Worte, die Salomo träumt. Wünsche, die Gott erfüllt – im Traum. Eine pazifistische Sehnsucht, die zunehmend als eben bloß naiver, realitätsblinder Traum verhöhnt wird. Den Anbetern der Realität wird Salomo, wenn er erwacht: ein ganzer Kerl, ein richtiger Mann, ein Herrscher, der handelt, ein Souverän, der entscheidet, der seine Interessen durchsetzt, dem die Unterscheidung von Gut und Böse lediglich als moralistisches Gutmenschentum gilt.
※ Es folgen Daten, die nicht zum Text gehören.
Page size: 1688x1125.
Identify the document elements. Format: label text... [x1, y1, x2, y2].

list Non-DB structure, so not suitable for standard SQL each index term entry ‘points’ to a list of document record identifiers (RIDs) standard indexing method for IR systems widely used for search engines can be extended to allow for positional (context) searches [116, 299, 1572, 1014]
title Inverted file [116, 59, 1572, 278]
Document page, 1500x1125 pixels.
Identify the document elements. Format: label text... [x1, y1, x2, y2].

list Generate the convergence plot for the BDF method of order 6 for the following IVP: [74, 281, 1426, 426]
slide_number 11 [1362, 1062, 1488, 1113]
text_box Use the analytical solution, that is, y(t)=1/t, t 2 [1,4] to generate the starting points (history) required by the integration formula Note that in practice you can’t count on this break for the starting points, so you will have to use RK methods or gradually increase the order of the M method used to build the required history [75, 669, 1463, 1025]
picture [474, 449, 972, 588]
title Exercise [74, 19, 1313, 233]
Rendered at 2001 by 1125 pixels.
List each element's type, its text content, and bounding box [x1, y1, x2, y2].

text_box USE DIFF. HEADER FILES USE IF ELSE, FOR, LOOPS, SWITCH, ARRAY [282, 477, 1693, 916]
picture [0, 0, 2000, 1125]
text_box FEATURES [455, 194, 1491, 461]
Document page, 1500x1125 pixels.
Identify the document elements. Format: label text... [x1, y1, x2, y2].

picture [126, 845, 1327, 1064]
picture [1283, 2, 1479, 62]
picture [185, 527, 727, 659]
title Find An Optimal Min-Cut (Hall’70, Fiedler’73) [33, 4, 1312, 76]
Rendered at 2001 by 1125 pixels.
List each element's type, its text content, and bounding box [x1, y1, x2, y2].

Ich bleibe im Traum, der in nuce die Wirklichkeit der Tora darstellt:

Ein Mann, dem Gewalt noch fremd ist, dem Gewalt noch nicht Teil der »männlichen DNA« geworden ist. Das gibt es: Jungen, die weit entfernt davon sind, ans Schlagen sich zu gewöhnen, die verwirrt und verständnislos und ohne sich wehren zu können, dem Mobbing der Nachbarskinder begegnen. Das soll es geben, Männer, die »das Kriegshandwerk nicht mehr lernen« (Micha 4,3) oder nicht mehr und nicht wieder lernen wollen (GG Artikel 4, Absatz 3), die nicht kämpfen wollen, weil sie ihre neue Wohnung noch nicht eingeweiht (Dtn 20,5), den Wein der ersten Trauben nicht genossen (Dtn 20,6), mit ihrer Geliebten noch nicht geschlafen (Dtn 20,7) oder schlicht Angst haben (Dtn 20,8).

Ich bleibe im Traum: beim Herz, das hört; bei den Sinnen und dem Verstand, die empfangen und vernehmen und offen sind für die Belange und Bedürfnisse der anderen.

Der/die große Hörende ist Gott, ganz Ohr für die Schreie derer, die der Gewalt ausgesetzt sind. Und darum bedeutet das Grundgebot »Höre, Israel! Der Ewige, unser Gott ist eins« (Dtn 6,4) das sich Ausrichten auf Gott, der/die im Hören zugleich Erbarmen ist, zugleich Recht schafft seinem/ihrem Volk.

Ich bleibe im Traum: dem Traum vom Recht, nicht als Ausdruck von Herrschaft, sondern als Konsequenz des Hörens auf… Salomo träumt nicht davon, seinem Volk Recht zu schaffen, so als ob er über das Volk verfügen könnte, sondern spricht vom Volk als Gottes Volk, des Gottes, der hört, des Gottes, der Recht schafft. Salomo träumt sich als Diener des Rechts, das ihm gesetzt ist.

Es verstört mich, wie gegenwärtig staatliche Akteure zunehmend sowohl nach innen wie nach außen das Recht miss- und verachten, Urteile z. B. des Bundesverfassungsgerichtes zur Klimagerechtigkeit ebenso ignorieren wie Urteile des Europäischen Gerichtshofes zum Asylrecht.

Ich trete aus dem biblischen Traum heraus und betrete das Gebiet der rechtswissenschaftlichen Hypothesen und zitiere aus dem 1920 in 1., 1928. in 2. Auflage erschienenen Buch des Rechtswissenschaftlers Hans Kelsen dem 1933 in Deutschland die Lehrerlaubnis entzogen wurde, »Das Problem der Souveränität und die Theorie des Völkerrechts«. Kelsen plädiert für einen Primat des Völkerrechts gegenüber der staatlichen Souveränität. Denn der »Zwillingsbruder« (318) einer konsequenten, eben rechtlich selbst nicht mehr gebundenen Staatssouveränität ist für Kelsen der Imperialismus. »Die Rechtseinheit der Menschheit, die nur vorläufig und keineswegs endgültig in mehr oder weniger willkürlich gebildete Staaten gegliedert ist, die Civitas Maxima als Organisation der Welt: das ist der politische Kern der juristischen Hypothese vom Primate des Völkerrechts, das ist aber zugleich der Grundgedanke des Pazifismus, der auf dem Gebiete der internationalen Politik das Gegenbild des Imperialismus darstellt« (319).